- What you should do -
Update the opinion piece on European colonialism and China from the words "I studied Chinese" through the words "too long ago.", replacing "Boxer Rebellion" with "Boxer Uprising" throughout that part.

- Study text -
━━━
I studied Chinese Art for some time and keep up-to-date with the news and current affairs. It always baffles me when I read the strongly negatively biased news pieces regarding the perceived threat from China, be it economically or politically.
In the context of recent history (Colonialism, WWii and the Cold War) it is pretty bigoted for European governments to be anything else than apologetic and humble towards modern China.
The terrible deeds of the European Alliance during the 19th century, the details of which are there for everyone to see in the history books (just a a taste: Opium Wars, Boxer Rebellion, and one of the unequal treaties that established the ridiculous 155 year occupation of Hong Kong by the British Empire). These are just a few examples of what happened not too long ago.
History is in the past, I get it, I think its good to move on. But I have to say that the way that this history is white-washed, ignored and often deliberately mis-told, and the continued glorification of imperialism (looking at you England and the Empire 2.0) in Europe makes me angry.
The colonised people of the past deserve an apology at the least. An apology for having being robbed of the possibility to develop their own futures. They were often forced into systems that were, and remain to this day, foreign to colonised peoples.
Colonialism persists to this day in many places and forms (looking at you again England, or France, or the Netherlands, or Denmark, or USA, you get my point!)
Anyway, I wanted to focus on China. The internet seems to be a good outlet for my frustrations with the historic ignorance of our age and locale.
━━━
- Records -
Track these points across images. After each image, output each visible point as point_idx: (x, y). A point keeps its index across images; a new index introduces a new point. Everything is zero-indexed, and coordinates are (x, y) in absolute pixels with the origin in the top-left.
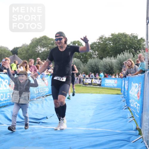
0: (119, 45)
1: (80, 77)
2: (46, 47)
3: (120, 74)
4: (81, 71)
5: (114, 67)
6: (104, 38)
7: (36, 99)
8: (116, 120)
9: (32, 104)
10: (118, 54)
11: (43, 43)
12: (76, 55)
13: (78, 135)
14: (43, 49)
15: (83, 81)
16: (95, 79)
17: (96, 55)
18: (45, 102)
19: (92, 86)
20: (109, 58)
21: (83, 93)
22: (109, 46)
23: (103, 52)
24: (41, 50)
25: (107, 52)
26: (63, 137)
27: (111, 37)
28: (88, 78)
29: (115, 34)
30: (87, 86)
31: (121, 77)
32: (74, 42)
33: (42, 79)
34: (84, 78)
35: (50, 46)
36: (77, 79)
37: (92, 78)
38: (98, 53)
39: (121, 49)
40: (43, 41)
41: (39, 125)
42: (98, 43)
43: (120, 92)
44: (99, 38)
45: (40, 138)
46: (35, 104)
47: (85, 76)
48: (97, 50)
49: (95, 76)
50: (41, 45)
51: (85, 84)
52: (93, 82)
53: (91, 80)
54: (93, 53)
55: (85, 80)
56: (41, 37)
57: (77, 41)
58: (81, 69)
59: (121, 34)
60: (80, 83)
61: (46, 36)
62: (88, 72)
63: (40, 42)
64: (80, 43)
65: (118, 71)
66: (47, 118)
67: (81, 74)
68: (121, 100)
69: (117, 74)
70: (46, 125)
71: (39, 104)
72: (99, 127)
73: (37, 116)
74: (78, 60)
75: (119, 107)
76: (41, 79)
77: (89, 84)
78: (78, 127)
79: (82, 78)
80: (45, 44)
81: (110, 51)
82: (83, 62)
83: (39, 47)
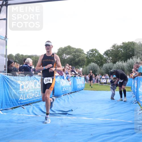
0: (129, 51)
1: (97, 77)
2: (70, 54)
3: (130, 75)
4: (98, 73)
5: (125, 69)
6: (116, 46)
7: (63, 96)
8: (127, 112)
9: (60, 99)
10: (128, 59)
11: (68, 51)
12: (94, 60)
13: (97, 124)
14: (68, 56)
15: (100, 81)
16: (109, 79)
17: (110, 60)
18: (70, 98)
19: (107, 85)
20: (121, 62)
21: (100, 90)
22: (121, 52)
23: (116, 57)
24: (66, 57)
25: (119, 57)
26: (85, 125)
27: (122, 45)
28: (104, 79)
29: (126, 43)
30: (103, 85)
31: (131, 77)
32: (92, 49)
33: (68, 80)
34: (100, 79)
35: (73, 53)
36: (95, 79)
37: (107, 79)
38: (111, 58)
39: (131, 55)
40: (67, 50)
41: (66, 116)
42: (111, 50)
43: (131, 89)
44: (112, 46)
45: (67, 126)
46: (62, 100)
47: (101, 77)
48: (111, 56)
49: (110, 77)
50: (66, 53)
51: (101, 84)
52: (108, 82)
53: (106, 80)
54: (107, 58)
55: (101, 80)
56: (65, 47)
57: (94, 49)
58: (98, 71)
59: (130, 43)
60: (97, 82)
61: (70, 46)
62: (104, 74)
63: (65, 51)
64: (97, 50)
65: (129, 72)
66: (72, 111)
67: (98, 75)
68: (131, 96)
69: (128, 75)
70: (71, 116)
71: (66, 100)
72: (114, 118)
73: (64, 109)
74: (95, 64)
75: (130, 102)
76: (66, 80)
77: (105, 83)
78: (97, 118)
79: (99, 78)
80: (69, 52)
81: (121, 56)
82: (100, 66)
83: (64, 54)
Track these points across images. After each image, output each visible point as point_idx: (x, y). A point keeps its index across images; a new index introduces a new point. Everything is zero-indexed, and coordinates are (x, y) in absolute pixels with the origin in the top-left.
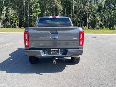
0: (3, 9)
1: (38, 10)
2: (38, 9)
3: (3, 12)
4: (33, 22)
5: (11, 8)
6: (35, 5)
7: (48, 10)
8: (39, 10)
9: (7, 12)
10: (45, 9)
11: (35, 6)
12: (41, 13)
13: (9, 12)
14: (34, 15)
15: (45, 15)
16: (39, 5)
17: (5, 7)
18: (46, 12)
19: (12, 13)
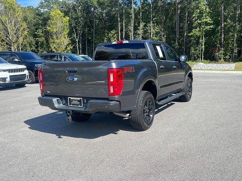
0: (139, 25)
1: (206, 20)
2: (204, 20)
3: (139, 32)
4: (192, 49)
5: (153, 23)
6: (200, 11)
7: (230, 19)
8: (209, 20)
9: (145, 32)
10: (221, 18)
11: (200, 13)
12: (211, 27)
13: (149, 31)
14: (196, 32)
15: (221, 30)
16: (208, 9)
17: (143, 23)
18: (225, 23)
19: (154, 32)
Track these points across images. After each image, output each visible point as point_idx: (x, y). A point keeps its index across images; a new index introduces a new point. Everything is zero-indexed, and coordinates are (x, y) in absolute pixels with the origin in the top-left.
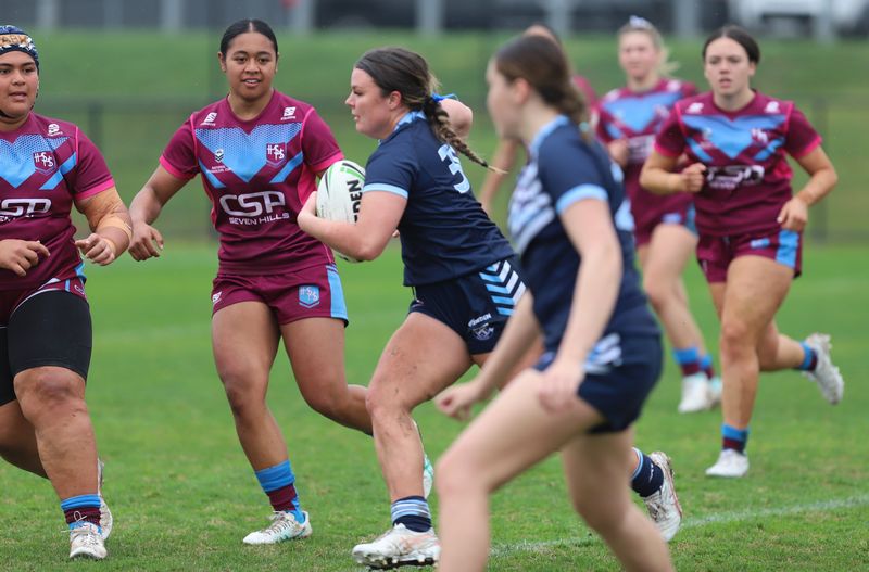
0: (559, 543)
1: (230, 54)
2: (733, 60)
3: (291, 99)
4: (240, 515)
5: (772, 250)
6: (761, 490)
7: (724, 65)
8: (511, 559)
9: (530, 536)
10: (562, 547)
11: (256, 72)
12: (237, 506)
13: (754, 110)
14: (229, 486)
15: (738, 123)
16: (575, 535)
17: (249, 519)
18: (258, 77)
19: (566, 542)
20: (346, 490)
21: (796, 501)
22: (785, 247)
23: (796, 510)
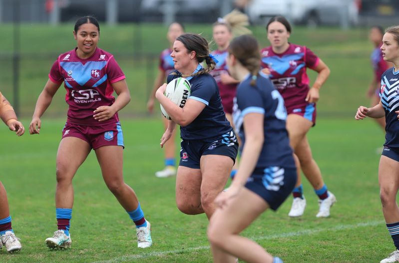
0: (169, 252)
1: (79, 32)
2: (280, 31)
3: (104, 51)
4: (27, 240)
5: (302, 113)
6: (259, 228)
7: (276, 34)
8: (148, 260)
9: (157, 249)
10: (171, 254)
11: (90, 41)
12: (25, 237)
13: (290, 52)
14: (22, 227)
15: (282, 59)
16: (176, 249)
17: (31, 242)
18: (91, 43)
19: (172, 252)
20: (74, 229)
21: (275, 233)
22: (308, 112)
23: (275, 237)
━━━
- Task output -
I studied Chinese Art for some time and keep up-to-date with the news and current affairs. It always baffles me when I read the strongly negatively biased news pieces regarding the perceived threat from China, be it economically or politically.
In the context of recent history (Colonialism, WWii and the Cold War) it is pretty bigoted for European governments to be anything else than apologetic and humble towards modern China.
The terrible deeds of the European Alliance during the 19th century, the details of which are there for everyone to see in the history books (just a a taste: Opium Wars, Boxer Uprising, and one of the unequal treaties that established the ridiculous 155 year occupation of Hong Kong by the British Empire). These are just a few examples of what happened not too long ago.